Ivan Leonidovych Holishevskyi (Іван Леонідович Голішевський; 1988, the village of Novoselitsa Popilnyanskyi, now Zhytomyr Raion, Zhytomyr Oblast) is a colonel of the Armed Forces of Ukraine, commander of the 24th mechanized brigade (2023). Commander of the 15th Separate Mountain Assault Battalion (2022). Participant in the Russian-Ukrainian war, repelling the Russian invasion of Ukraine in 2022. Hero of Ukraine (2022).

==Biography==
In February–March 2022, the 15th separate mountain assault battalion under the command of Lt. Col. Ivan Golishevsky defended the settlement of Kreminna and stopped the advance of the enemy in the Krasnorichenske - Kreminna direction.
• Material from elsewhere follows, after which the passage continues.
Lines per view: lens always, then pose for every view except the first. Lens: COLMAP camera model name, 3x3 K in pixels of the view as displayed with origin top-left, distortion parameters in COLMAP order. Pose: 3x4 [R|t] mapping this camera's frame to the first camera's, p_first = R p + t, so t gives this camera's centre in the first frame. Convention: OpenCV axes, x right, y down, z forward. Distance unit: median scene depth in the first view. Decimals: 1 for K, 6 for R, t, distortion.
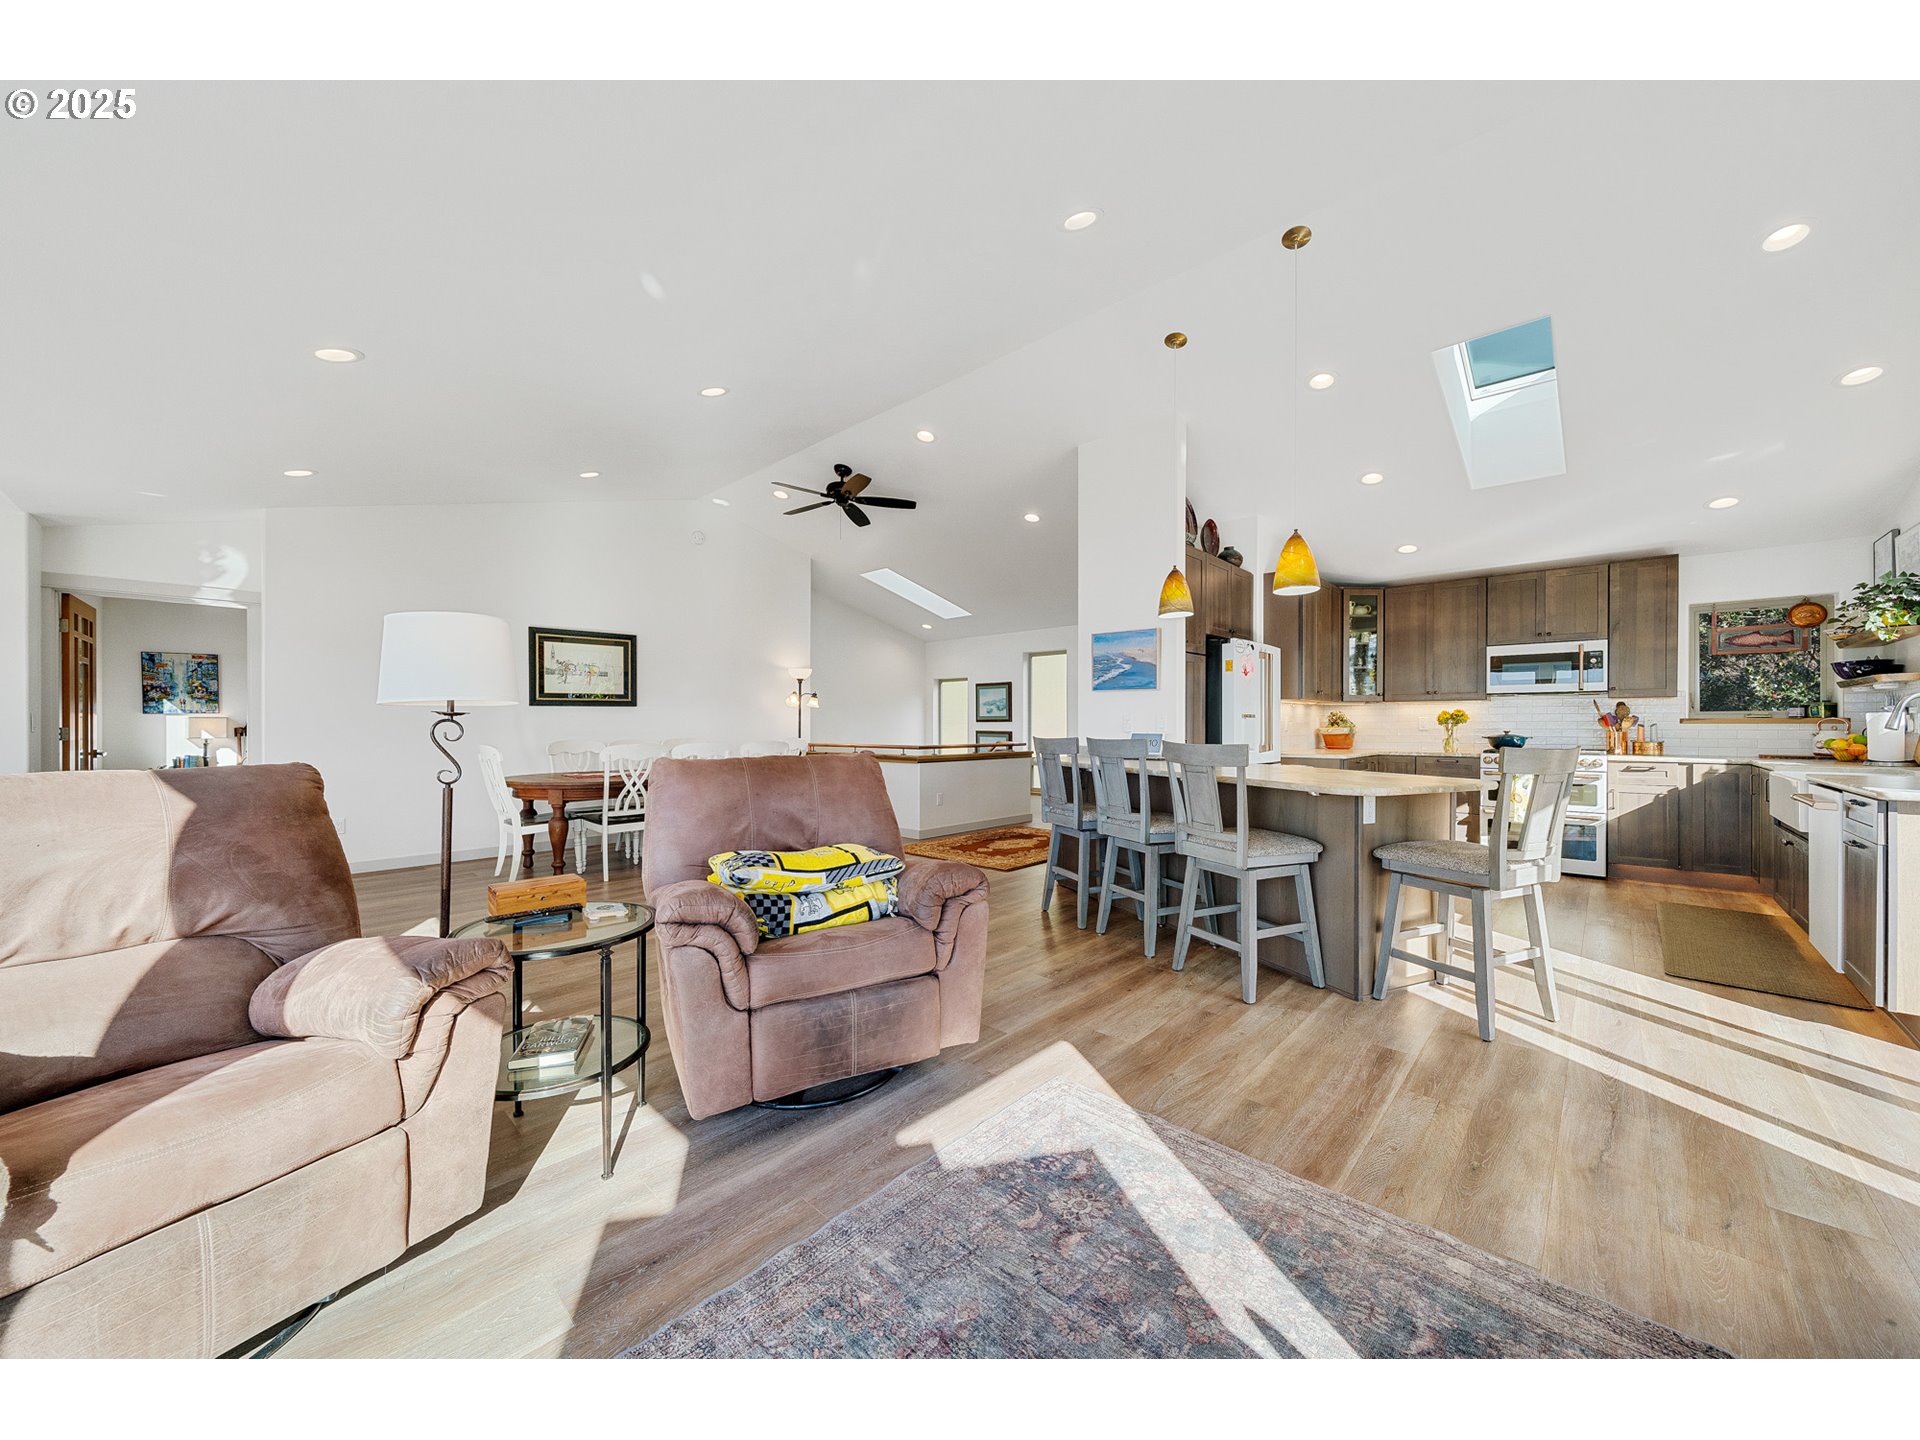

Thanks to the organized defense of the border by the battalion and attached units, the advance of the overwhelming enemy forces was stopped. The armed forces of the Russian Federation suffered significant losses of personnel and equipment.

In August 2022, he was awarded the title of Hero of Ukraine

As of December 2022, he was the commander of the 24th mechanized brigade.

== Awards ==
On 26 March 2022, he was awarded the highest national title of Ukraine, Hero of Ukraine, with Order of the Gold Star.